■ Stated problem
Copy out, word for word, the stretch of the data below that runs from the line containing "phylum: Tracheophyta" through the line containing "scientific name: Hypochaeris radicata".

■ Available data
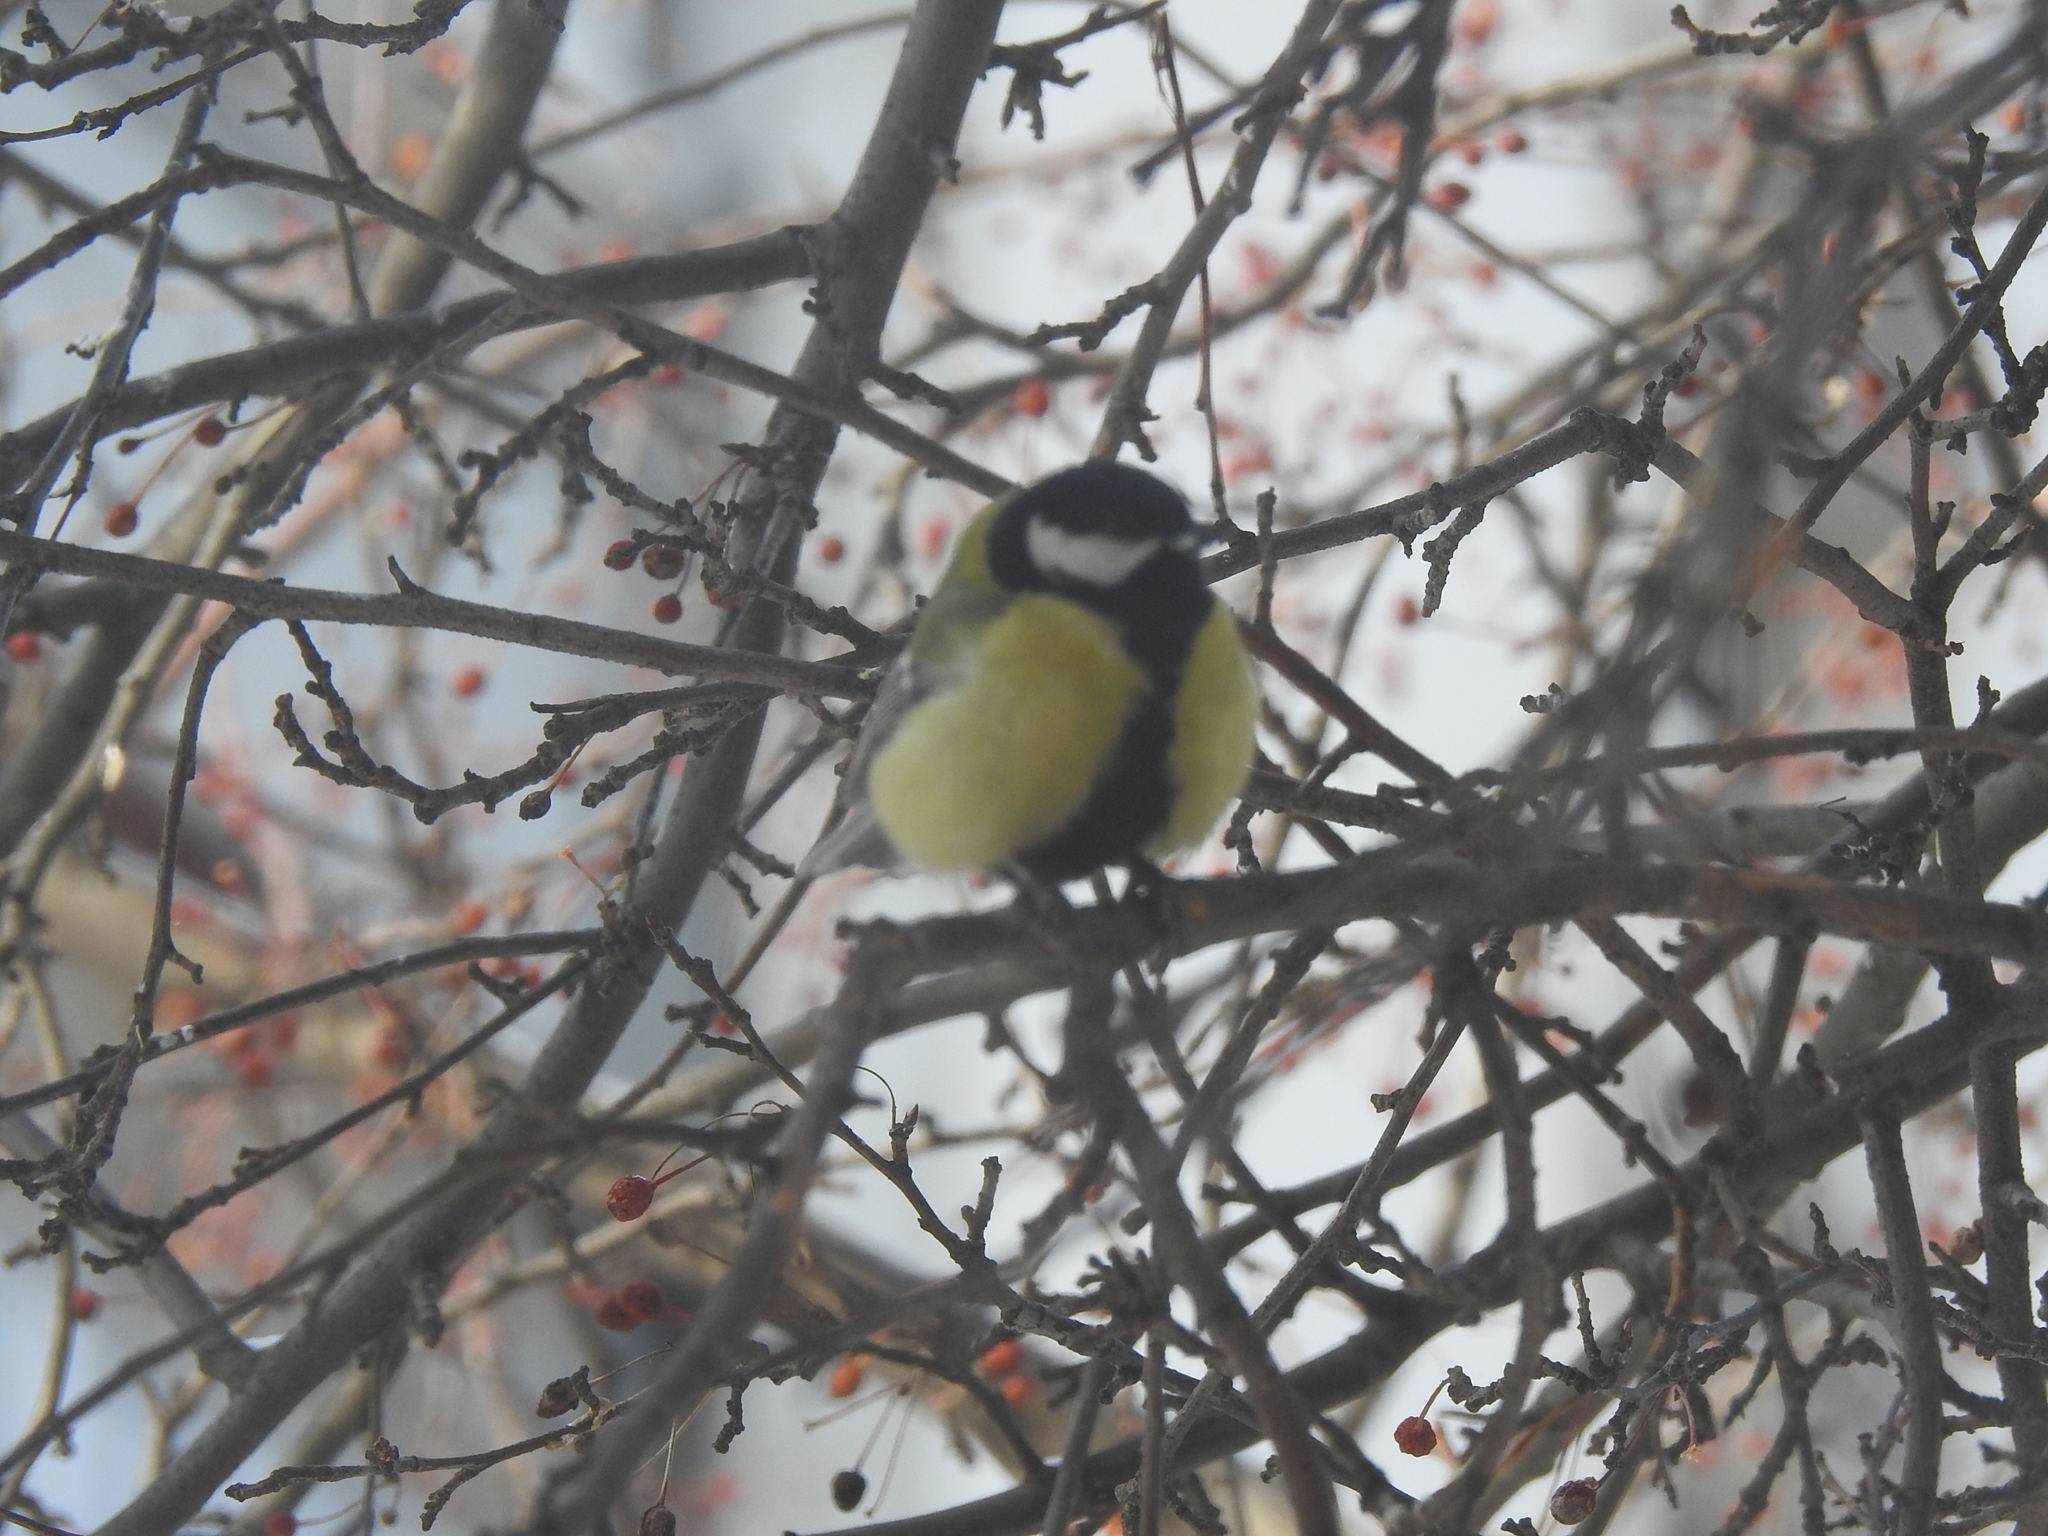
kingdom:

---

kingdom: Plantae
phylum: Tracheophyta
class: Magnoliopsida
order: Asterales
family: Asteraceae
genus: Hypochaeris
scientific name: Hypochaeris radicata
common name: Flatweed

...

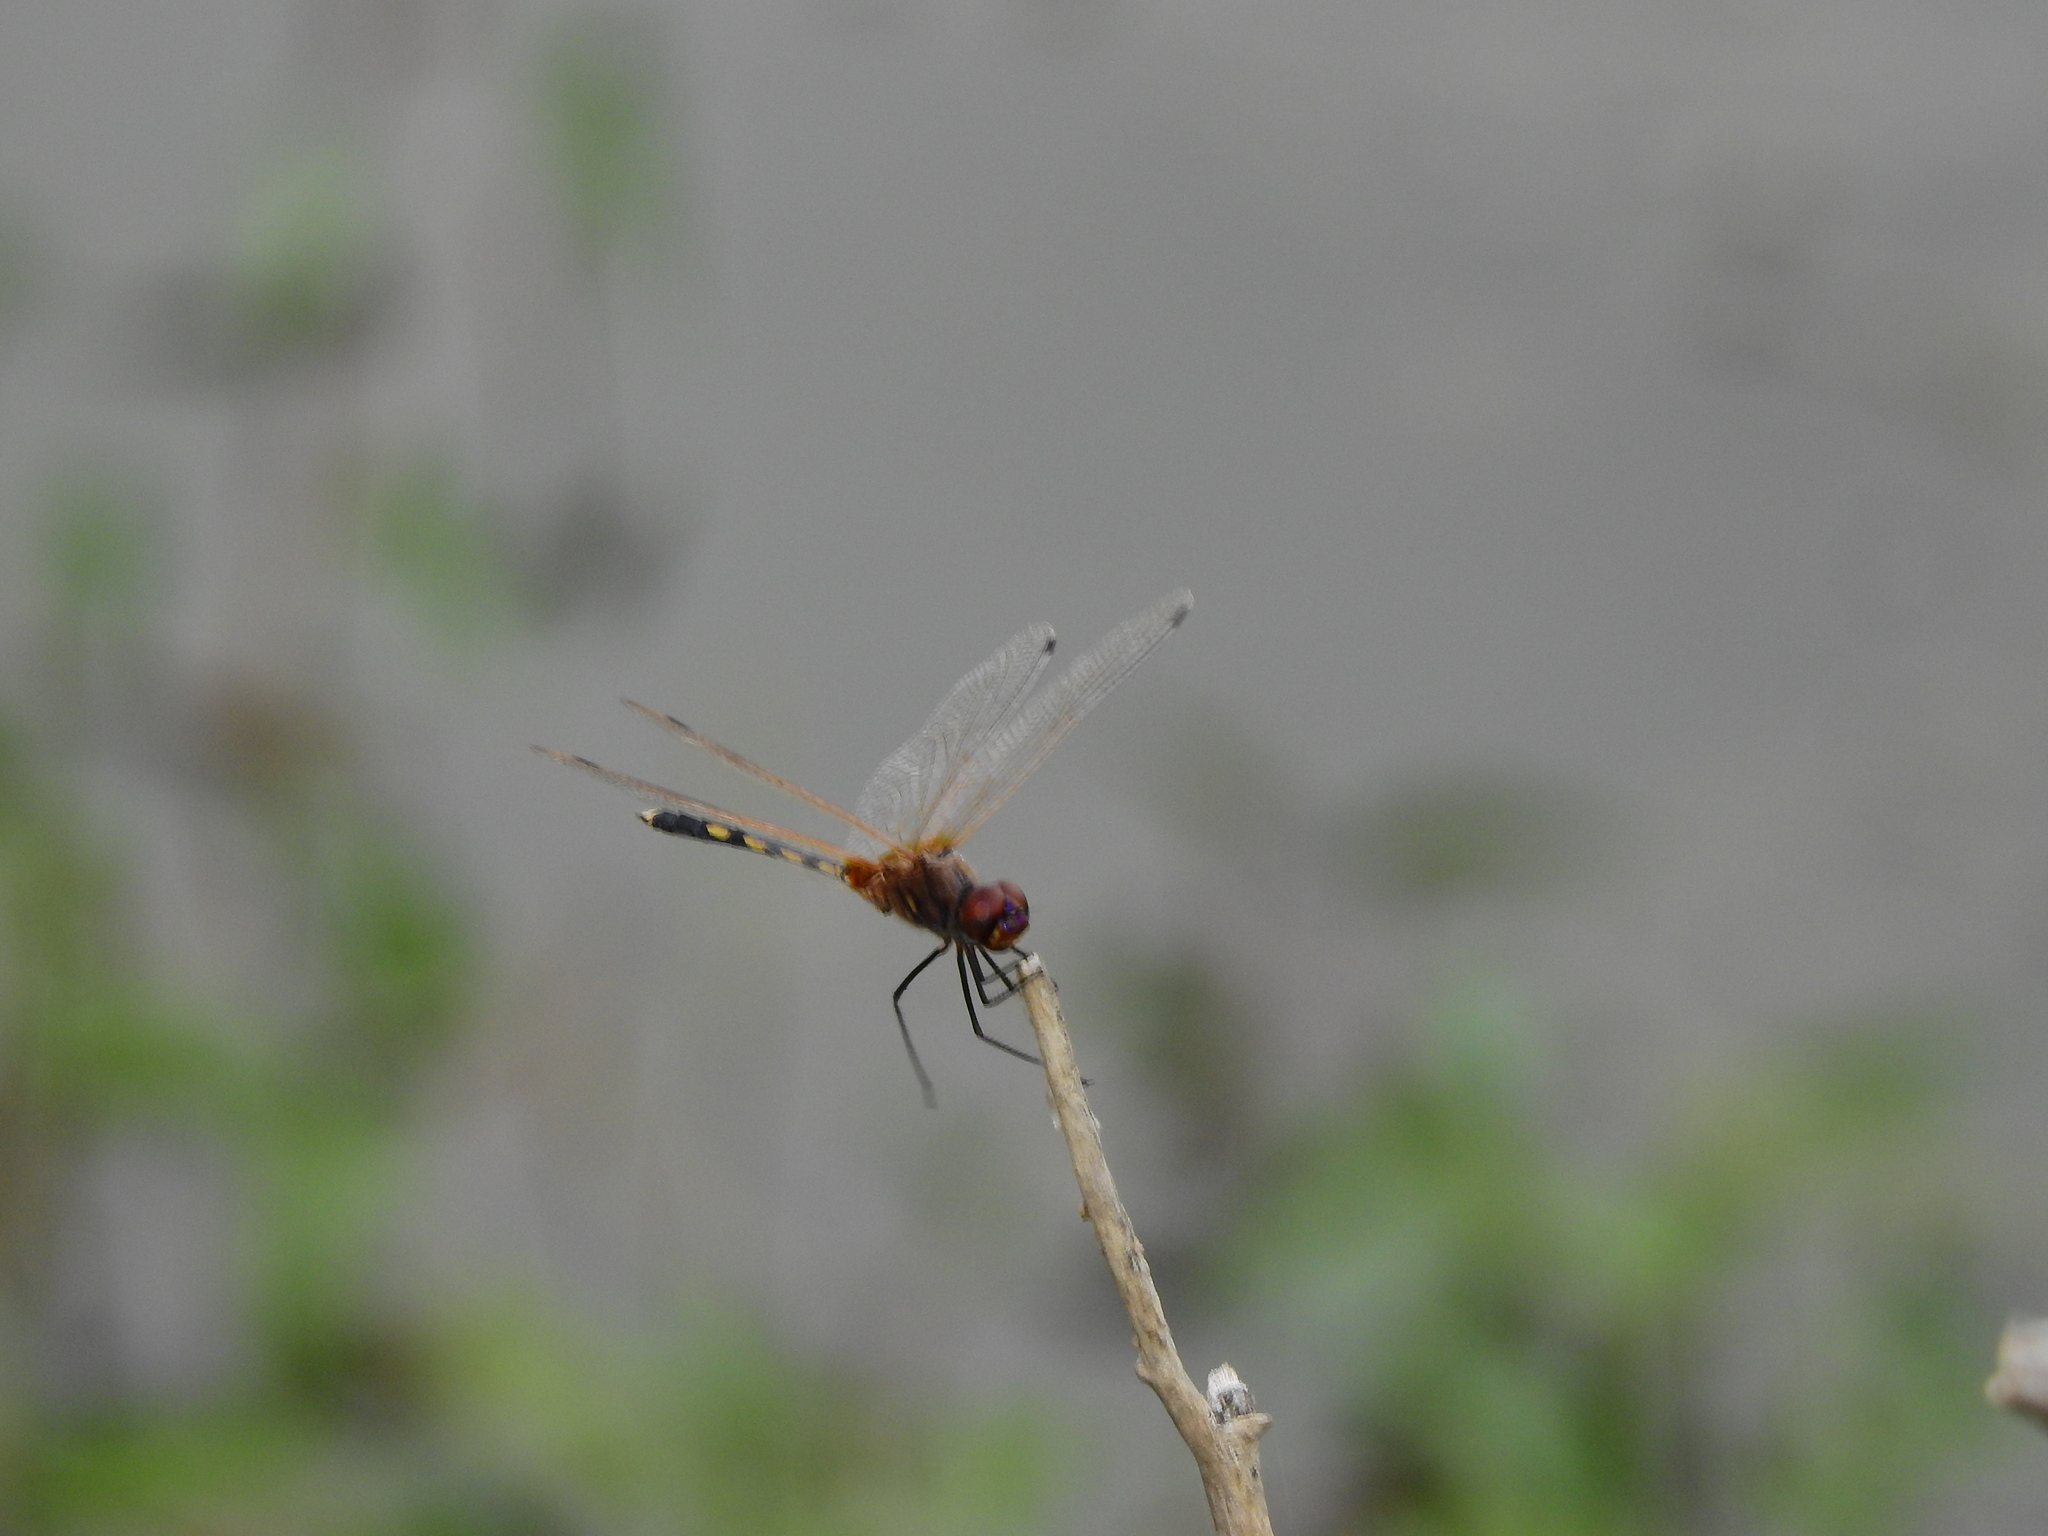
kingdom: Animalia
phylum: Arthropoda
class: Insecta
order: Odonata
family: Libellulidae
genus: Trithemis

■ Output
phylum: Tracheophyta
class: Magnoliopsida
order: Asterales
family: Asteraceae
genus: Hypochaeris
scientific name: Hypochaeris radicata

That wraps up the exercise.